I'm unfamiliar with thyroid cancer rates among people with Li-Fraumeni, but as far as the general population, thyroid nodules are very common in women and don't necessarily mean they are cancerous. I was told by my endocrinologist that 20% of 20 year old women have nodules, 30% of 30 year olds, 40% of 40 year olds, etc. In most cases these nodules are benign. A quick google tells me thyroid cancer may occur in people with Li Fraumeni, but the risk is lower than the "core cancers", so your risk may be higher than the general population, but still does not mean your nodules are cancerous.
If your nodule is cancerous, most thyroid cancers are usually slow growing and very treatable (depending on your age and how far it has spread). If your nodule happens to be cancerous, treatment usually involves at least the removal of the thyroid lobe containing the nodule. Depending on the size of the malignant nodule, if multiple nodules are cancerous, or if there is evidence of spread, you may need a full thyroidectomy and possibly treatment with radioactive iodine, but at this stage you just have some nodules that you need to get checked out by fine needle biopsy. (I had one nodule that was suspicious for neoplasm by biopsy, three nodules of about 1 cm each that ended up being cancerous after a thyroid lobectomy, and then a second surgery to remove my other thyroid lobe and isthmus which had several large nodules including one 2.8 cm nodule and one on the isthmus, none of those with cancer, and I was lucky that my papillary thyroid cancer hadn't spread and I didn't need RAI.)

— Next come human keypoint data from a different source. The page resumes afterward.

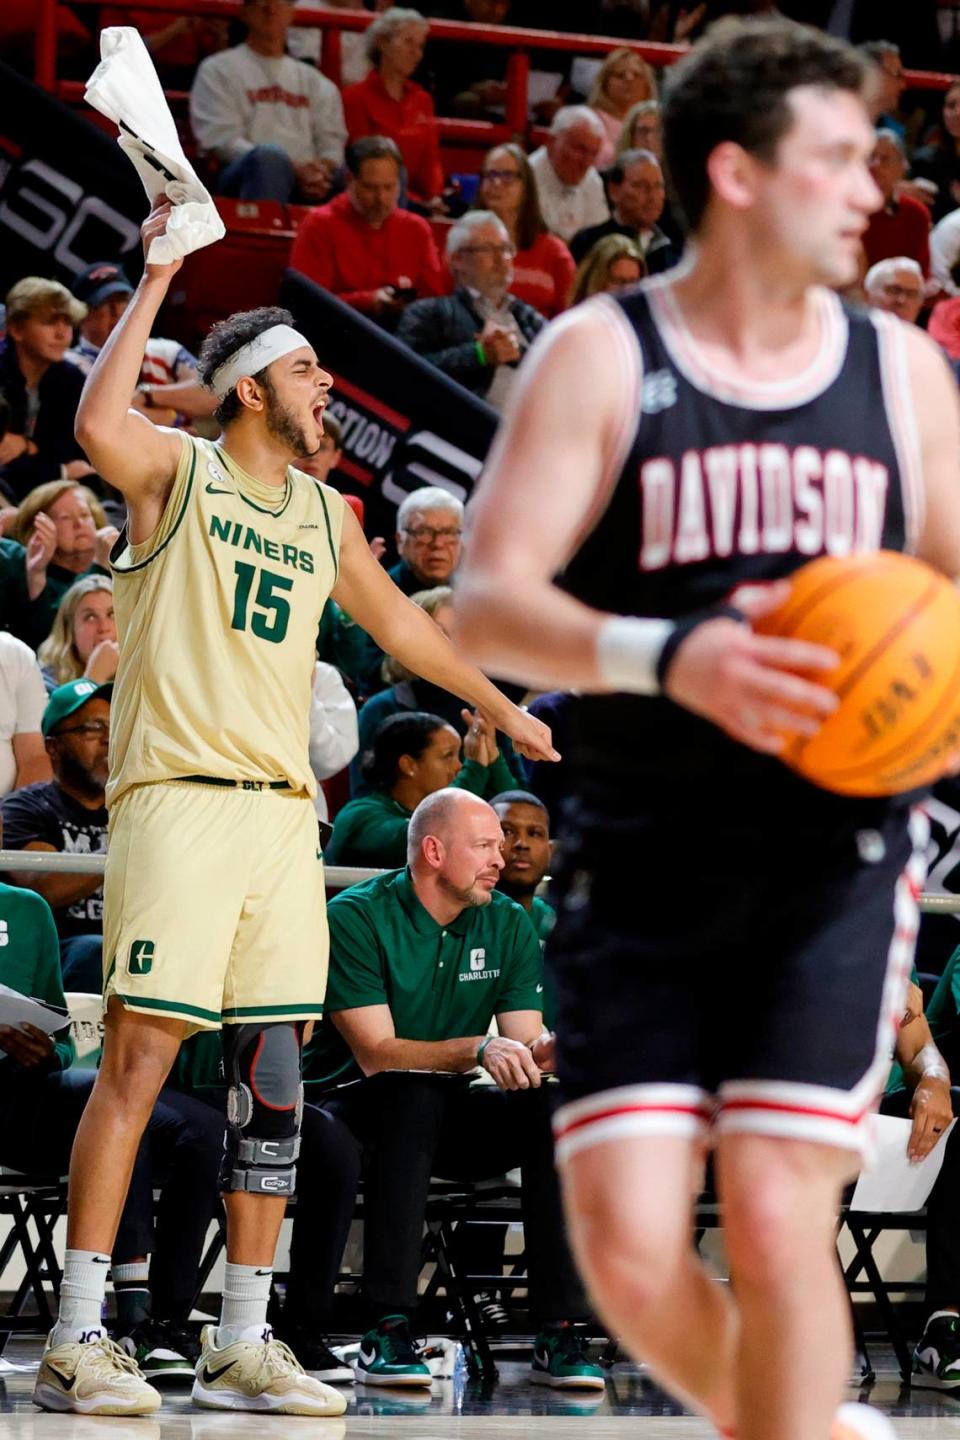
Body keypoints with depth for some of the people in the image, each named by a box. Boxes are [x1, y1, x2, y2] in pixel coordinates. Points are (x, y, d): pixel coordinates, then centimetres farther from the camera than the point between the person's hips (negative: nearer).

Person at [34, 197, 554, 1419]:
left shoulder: (324, 514, 18)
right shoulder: (176, 471, -1)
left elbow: (397, 621, 34)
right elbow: (97, 425, -23)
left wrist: (507, 712, 40)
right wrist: (156, 280, -18)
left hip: (284, 812, 7)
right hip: (178, 800, -7)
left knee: (272, 1080, 5)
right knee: (139, 1061, -10)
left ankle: (241, 1349, 11)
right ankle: (74, 1341, -9)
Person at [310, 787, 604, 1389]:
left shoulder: (508, 923, 4)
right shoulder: (358, 918, -13)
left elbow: (527, 1045, -1)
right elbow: (375, 1054, -20)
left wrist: (547, 1050, -26)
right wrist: (478, 1051, -33)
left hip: (450, 1117, 5)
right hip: (360, 1110, -5)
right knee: (416, 1091, -37)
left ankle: (561, 1333, -25)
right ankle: (387, 1332, -38)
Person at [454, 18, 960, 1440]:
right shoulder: (599, 358, -2)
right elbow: (487, 602, -10)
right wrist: (665, 657, -29)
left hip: (834, 861, 1)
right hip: (641, 871, -1)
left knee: (778, 1226, -11)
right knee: (630, 1255, -5)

Have you been tested for thyroid hormones and thyroid antibodies? Your thyroid is increasing in size and the nodules are growing, which makes me think that you might have higher levels of Thyroid Stimulating Hormone (TSH) which encourages thyroid growth, and usually signifies a thyroid problem like hypothyroidism (often caused by the autoimmune disease Hashimoto's). If you haven't been tested, I would get your thyroid antibodies tested (which would tell you whether you have Hashimoto's or Graves diseases) as well as TSH, freeT3, and freeT4. (T4 is the main thyroid hormone produced by your thyroid, it gets converted to the active form T3 throughout the body, and if either of those is too low it could signify a problem). If you do have elevated levels of TSH or hypothyroidism, treatment for hypothyroidism may slow down the growth of the thyroid and nodules, since TSH stimulates thyroid growth, and it is important to get that checked out even if your biopsies come back benign. (In my case I had "subclinical hypothyroidism" and I ended up with a multinodular goiter due to chronic untreated Hashimoto's that I didn't know about until too late).
Alternatively, Li Fraumeni syndrome might be stimulating thyroid growth in some way and your thyroid hormones might be fine, but I'm not sure why the whole thyroid would be increasing in size if that were the case. Maybe this is something to ask your oncologist or cancer specialist about - it is outside my very limited thyroid knowledge.
I'm so sorry you have to go through this - if it is thyroid cancer it is treatable and lots of people on here have had thyroidectomies and are doing well.
Good luck, I hope you can get biopsied and get some answers soon. Hopefully it is not cancer, and there is no reason at this point to conclude that it is, just that you need to have a biopsy done.